* [TASK BRIEF]:
Return each line of the records holding the string "shoulder".
========================================
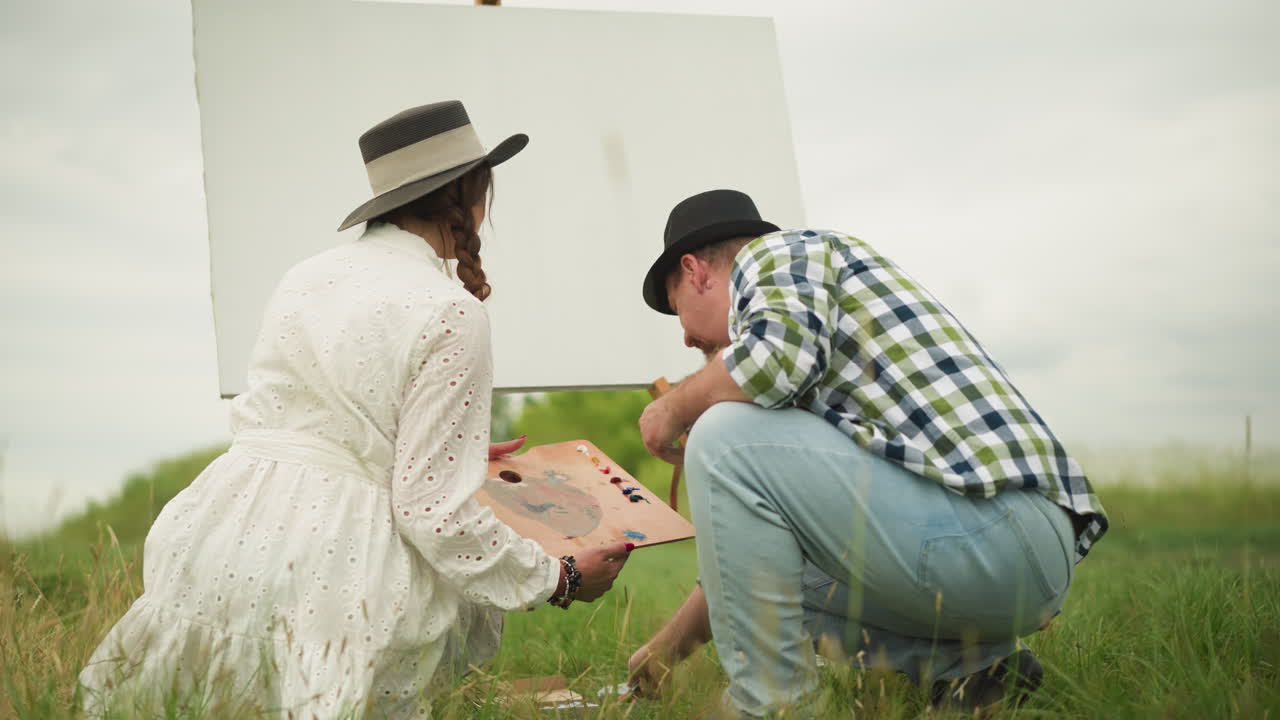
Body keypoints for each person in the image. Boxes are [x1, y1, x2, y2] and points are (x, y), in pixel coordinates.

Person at [79, 101, 632, 718]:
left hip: (223, 538)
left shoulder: (305, 276)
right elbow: (431, 510)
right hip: (338, 569)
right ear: (471, 193)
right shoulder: (452, 311)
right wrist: (559, 577)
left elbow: (330, 422)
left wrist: (455, 448)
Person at [629, 189, 1108, 716]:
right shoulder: (811, 337)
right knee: (749, 494)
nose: (685, 337)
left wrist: (673, 407)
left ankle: (773, 709)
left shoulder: (778, 255)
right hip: (997, 547)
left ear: (696, 271)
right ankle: (977, 671)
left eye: (677, 308)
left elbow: (770, 363)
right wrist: (663, 652)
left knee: (721, 432)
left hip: (995, 531)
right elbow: (746, 563)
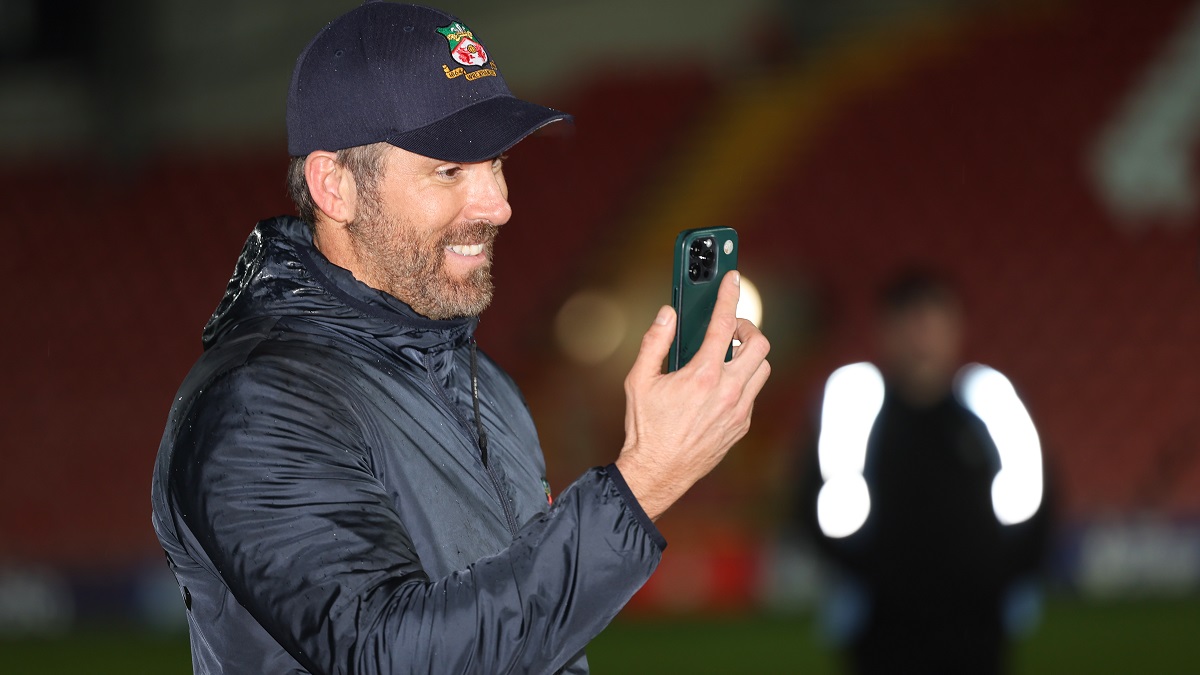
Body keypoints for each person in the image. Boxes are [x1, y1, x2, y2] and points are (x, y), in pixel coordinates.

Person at [149, 3, 771, 674]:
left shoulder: (484, 381)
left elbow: (524, 637)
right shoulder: (257, 406)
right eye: (450, 171)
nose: (498, 203)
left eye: (496, 163)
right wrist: (643, 481)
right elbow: (389, 655)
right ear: (336, 186)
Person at [791, 268, 1051, 675]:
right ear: (885, 331)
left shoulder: (988, 409)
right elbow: (809, 506)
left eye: (933, 322)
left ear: (956, 328)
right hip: (884, 631)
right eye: (910, 323)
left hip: (976, 629)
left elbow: (1040, 502)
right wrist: (869, 579)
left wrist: (1000, 579)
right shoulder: (857, 412)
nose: (922, 339)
========================================
* [OUTPUT FOR THIS EXERCISE]:
left shoulder: (305, 276)
right shoulder: (452, 311)
right shoulder: (811, 337)
left shoulder: (778, 255)
left shoulder: (484, 381)
right shoulder: (257, 406)
left shoulder: (988, 409)
right shoulder: (857, 412)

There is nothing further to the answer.